Pour le président de la République, qui a fait de la "transformation" du pays, la raison d’être de son quinquennat, les jours à venir s’annoncent déterminants.
"Si Emmanuel Macron recule sur la réforme, il joue la crédibilité de la parole publique et perd des deux côtés, chez ses supporters comme chez les sceptiques", résume Franck Louvrier, ancien conseiller de Nicolas Sarkozy.
"Les Français, qu’ils soient d’accord ou non avec lui, estiment qu’il ne trahit pas ses engagements. Au moins, il n’y a pas de procès en trahison", appuie Jean-Daniel Lévy de Harris Interactive.
Mais la ligne de crête est étroite. Comme le socle de partisans d’Emmanuel Macron qui s’est stabilisé autour d’un tiers de satisfaits (33 %, contre 65 % de mécontents, selon un récent sondage Ifop).

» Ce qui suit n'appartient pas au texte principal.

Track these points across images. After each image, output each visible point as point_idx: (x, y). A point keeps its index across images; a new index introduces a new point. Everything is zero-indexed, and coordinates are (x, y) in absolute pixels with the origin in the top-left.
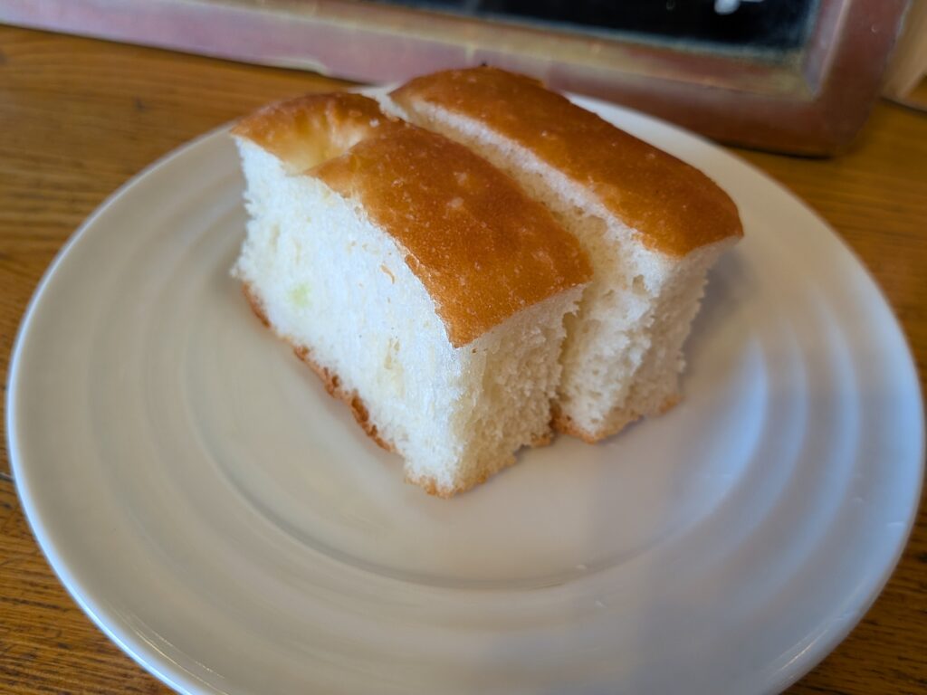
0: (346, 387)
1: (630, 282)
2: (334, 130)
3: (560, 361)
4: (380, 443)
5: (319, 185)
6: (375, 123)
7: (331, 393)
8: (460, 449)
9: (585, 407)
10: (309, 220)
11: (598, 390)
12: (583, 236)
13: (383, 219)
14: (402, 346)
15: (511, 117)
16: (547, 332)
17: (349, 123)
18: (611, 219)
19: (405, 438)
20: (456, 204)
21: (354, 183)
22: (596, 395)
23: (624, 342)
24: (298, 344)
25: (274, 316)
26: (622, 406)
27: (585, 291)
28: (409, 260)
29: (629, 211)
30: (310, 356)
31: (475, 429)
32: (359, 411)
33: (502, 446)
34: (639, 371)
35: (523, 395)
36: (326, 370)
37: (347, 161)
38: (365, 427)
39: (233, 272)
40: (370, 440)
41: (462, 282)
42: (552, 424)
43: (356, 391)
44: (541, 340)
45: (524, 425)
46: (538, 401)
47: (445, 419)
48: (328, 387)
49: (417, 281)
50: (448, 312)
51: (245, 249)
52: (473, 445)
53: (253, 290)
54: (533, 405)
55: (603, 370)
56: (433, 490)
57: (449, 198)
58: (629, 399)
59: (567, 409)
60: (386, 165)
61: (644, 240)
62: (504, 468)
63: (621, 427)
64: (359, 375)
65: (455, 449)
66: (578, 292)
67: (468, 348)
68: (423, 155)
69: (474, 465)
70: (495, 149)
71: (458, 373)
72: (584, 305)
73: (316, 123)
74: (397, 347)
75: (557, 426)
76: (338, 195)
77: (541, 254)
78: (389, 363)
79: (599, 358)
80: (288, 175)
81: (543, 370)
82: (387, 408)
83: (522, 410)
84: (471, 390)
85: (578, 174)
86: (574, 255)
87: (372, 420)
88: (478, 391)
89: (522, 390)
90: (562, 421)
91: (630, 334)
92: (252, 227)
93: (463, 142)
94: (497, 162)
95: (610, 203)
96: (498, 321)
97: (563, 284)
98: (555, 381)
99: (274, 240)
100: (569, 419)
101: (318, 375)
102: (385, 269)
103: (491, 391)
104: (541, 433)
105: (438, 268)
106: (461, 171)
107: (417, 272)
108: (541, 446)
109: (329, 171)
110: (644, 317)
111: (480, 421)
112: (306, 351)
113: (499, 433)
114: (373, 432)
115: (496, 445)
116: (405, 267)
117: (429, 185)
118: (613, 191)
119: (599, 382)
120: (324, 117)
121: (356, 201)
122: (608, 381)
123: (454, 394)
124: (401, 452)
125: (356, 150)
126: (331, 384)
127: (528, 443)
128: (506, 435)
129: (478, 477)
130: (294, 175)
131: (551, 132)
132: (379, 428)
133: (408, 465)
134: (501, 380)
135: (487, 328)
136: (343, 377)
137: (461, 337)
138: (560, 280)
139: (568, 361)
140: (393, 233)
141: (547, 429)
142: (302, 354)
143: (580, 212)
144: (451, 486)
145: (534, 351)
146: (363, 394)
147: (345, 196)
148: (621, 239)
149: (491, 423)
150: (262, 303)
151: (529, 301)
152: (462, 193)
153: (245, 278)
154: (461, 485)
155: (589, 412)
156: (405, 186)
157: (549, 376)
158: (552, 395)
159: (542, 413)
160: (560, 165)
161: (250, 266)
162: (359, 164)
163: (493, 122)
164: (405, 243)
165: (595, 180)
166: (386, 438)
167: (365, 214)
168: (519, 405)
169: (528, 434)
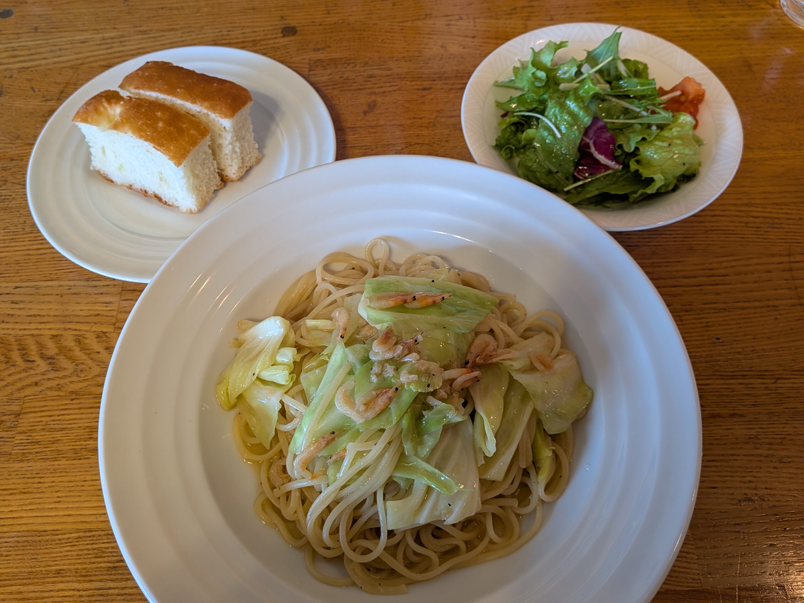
0: (150, 192)
1: (223, 129)
2: (109, 109)
3: (214, 159)
4: (169, 205)
5: (114, 131)
6: (122, 103)
7: (146, 196)
8: (194, 197)
9: (230, 171)
10: (115, 142)
11: (231, 164)
12: (204, 119)
13: (141, 137)
14: (163, 172)
15: (166, 87)
16: (205, 153)
17: (113, 105)
18: (210, 113)
19: (177, 200)
20: (161, 124)
21: (126, 128)
22: (231, 166)
23: (230, 147)
24: (127, 185)
25: (114, 179)
26: (241, 165)
27: (211, 137)
28: (154, 147)
29: (213, 108)
30: (133, 187)
31: (196, 189)
32: (158, 198)
33: (208, 192)
34: (241, 153)
35: (206, 174)
36: (141, 189)
37: (120, 121)
38: (162, 202)
39: (92, 168)
40: (165, 206)
41: (172, 148)
42: (222, 180)
43: (154, 192)
44: (204, 156)
45: (212, 184)
46: (213, 175)
47: (185, 189)
48: (144, 195)
49: (159, 152)
50: (172, 158)
51: (93, 158)
52: (198, 195)
53: (102, 172)
54: (212, 176)
55: (229, 157)
56: (191, 212)
57: (158, 123)
58: (243, 163)
59: (224, 173)
60: (133, 118)
61: (220, 117)
62: (212, 199)
63: (244, 172)
64: (153, 187)
65: (192, 197)
66: (208, 138)
67: (182, 166)
68: (143, 110)
69: (201, 200)
70: (165, 99)
71: (183, 174)
72: (213, 140)
73: (102, 109)
74: (161, 173)
75: (224, 180)
76: (123, 134)
77: (192, 131)
78: (161, 179)
79: (226, 154)
80: (102, 131)
81: (210, 165)
82: (166, 193)
83: (209, 179)
84: (189, 178)
85: (194, 102)
86: (202, 127)
87: (164, 200)
88: (191, 178)
89: (206, 173)
90: (225, 177)
91: (231, 144)
92: (92, 150)
93: (154, 99)
94: (168, 103)
95: (207, 108)
96: (187, 156)
97: (202, 138)
98: (216, 166)
99: (104, 152)
100: (227, 176)
101: (139, 192)
102: (147, 151)
103: (196, 176)
104: (219, 184)
105: (163, 146)
106: (158, 112)
107: (158, 150)
108: (221, 188)
109: (116, 126)
110: (232, 137)
111: (196, 187)
112: (131, 186)
113: (204, 188)
114: (166, 203)
115: (205, 192)
116: (154, 149)
117: (149, 121)
118: (206, 104)
119: (230, 161)
120: (103, 106)
121: (130, 134)
122: (232, 161)
123: (184, 181)
124: (177, 205)
125: (121, 115)
126: (145, 193)
127: (216, 188)
128: (208, 188)
129: (204, 205)
130: (105, 131)
131: (181, 88)
132: (167, 201)
133: (180, 208)
134: (197, 172)
135: (184, 159)
136: (148, 189)
137: (178, 164)
138: (200, 137)
139: (218, 158)
140: (146, 140)
141: (221, 182)
142: (130, 187)
143: (199, 112)
144: (197, 209)
145: (204, 160)
146: (157, 192)
147: (126, 133)
148: (215, 117)
149: (201, 186)
150: (107, 175)
151: (193, 147)
152: (161, 119)
153: (97, 169)
154: (200, 208)
155: (232, 171)
156: (143, 124)
157: (213, 165)
158: (217, 171)
159: (216, 178)
160: (187, 101)
161: (97, 163)
162: (124, 121)
163: (160, 91)
164: (151, 142)
165: (199, 102)
166: (171, 203)
167: (134, 137)
168: (207, 177)
169: (214, 186)
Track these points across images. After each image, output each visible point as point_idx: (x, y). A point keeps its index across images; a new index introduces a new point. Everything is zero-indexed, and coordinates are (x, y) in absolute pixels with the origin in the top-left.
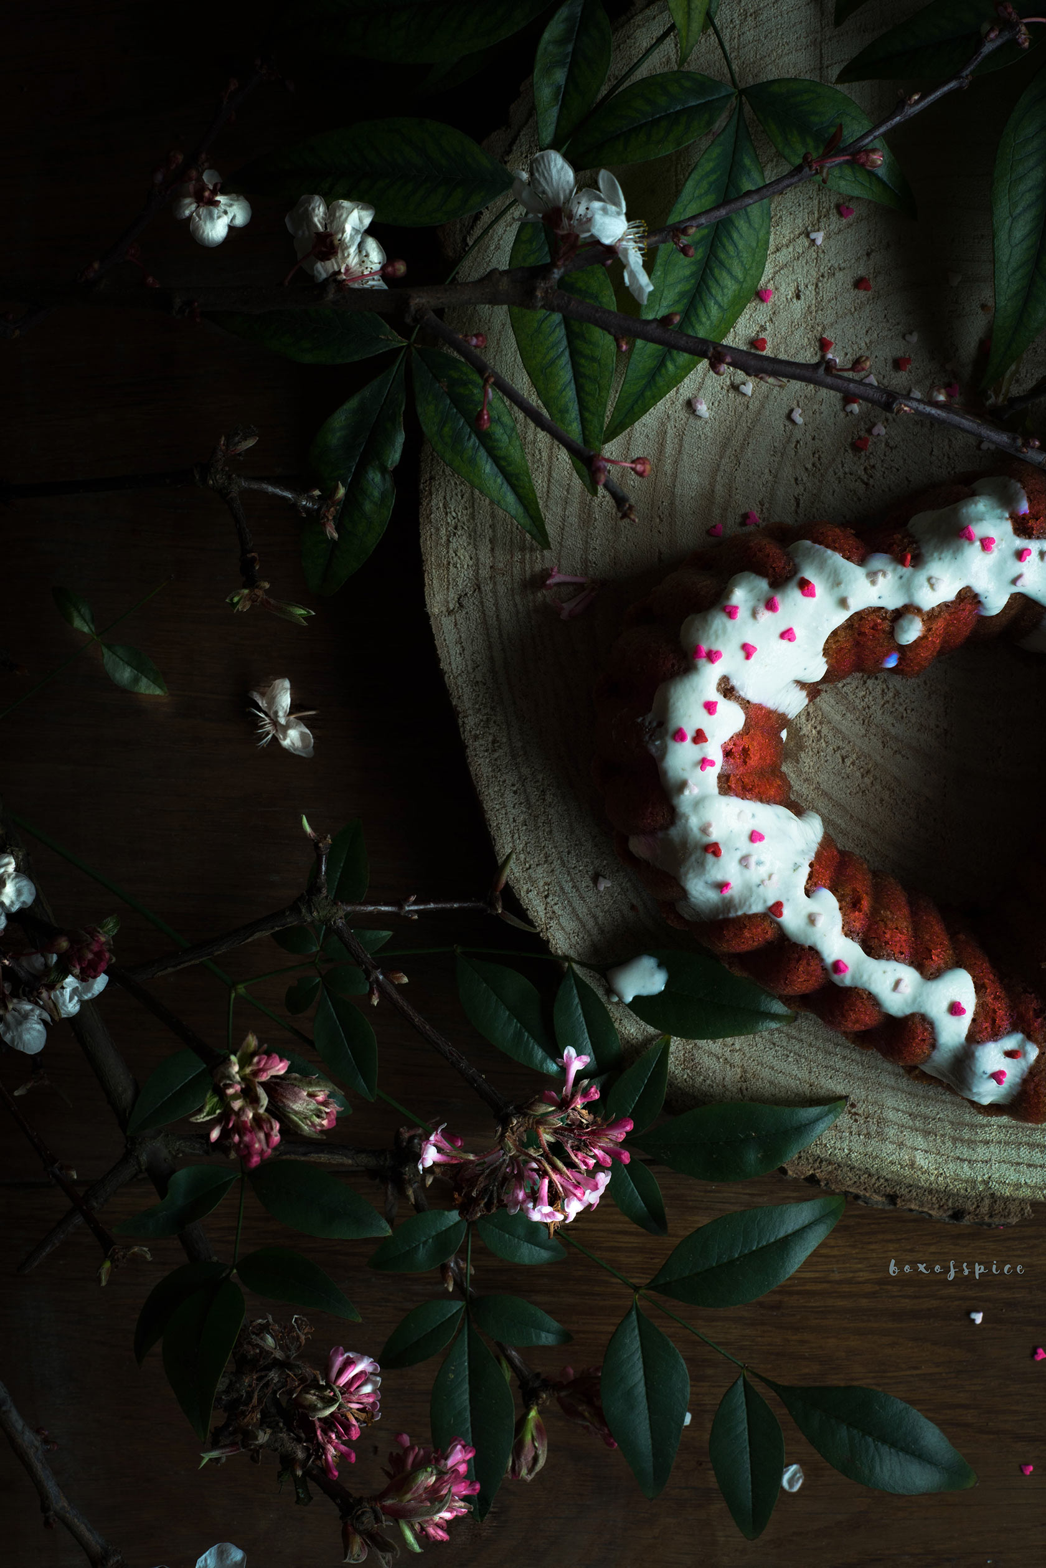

Après un début de mandat où il a mené plusieurs réformes au pas de charge, le doute a fini par s’installer jusqu’au sein de son propre camp, selon Bruno Cautrès, du Cevipof.
Les enseignants, la clé ?
"Sa capacité à réformer n’est plus la même qu’au début de son quinquennat, c’est l’effet d’usure du pouvoir", reconnaît un conseiller ministériel. "Mais il peut s’appuyer sur son socle et a engrangé des soutiens chez les électeurs de droite". Au risque, souligne Bruno Cautrès, "d’incarner de plus en plus une présidence de centre-droit, voire de droite".
Aujourd’hui, c’est surtout cet électorat qui l’attend au tournant et tout recul trop important face aux organisations syndicales serait considéré comme un péché mortel par les soutiens du président à droite.
L’exécutif semble prêt à lâcher du lest sur sa réforme, à la fois sur les délais et les modalités pour certaines catégories, notamment les cheminots et les enseignants.
"Le défi, c’est les enseignants", martèle un cadre de la majorité.
M. Philippe leur a de nouveau adressé un message, évoquant la revalorisation "progressive" de leurs salaires puisqu’une "application absurde" des nouvelles règles de retraite "les pénaliserait".
"Alors que les syndicats cherchent à élargir le mouvement pour agréger les mécontentements, le gouvernement doit éviter le seuil critique. La clé est sans doute le sort des enseignants, une catégorie qui bénéficie d’un capital de sympathie", ajoute un conseiller ministériel.
En définitive, même si Edouard Philippe a été chargé de porter la réforme c’est bien Emmanuel Macron qui sera jugé. Selon un récent sondage Elabe, 43 % des Français estiment que la grève actuelle est d’abord une mobilisation globale contre la politique du chef de l’Etat, avant d’être une opposition à la réforme des retraites.
Et jeudi, dans les nombreux cortèges à travers la France, c’est au président que la rue a demandé des comptes, comme au plus fort de la crise des "gilets jaunes". En 1995, on brocardait le Premier ministre Alain Juppé. 24 ans plus tard, il n’y en a que pour Emmanuel Macron.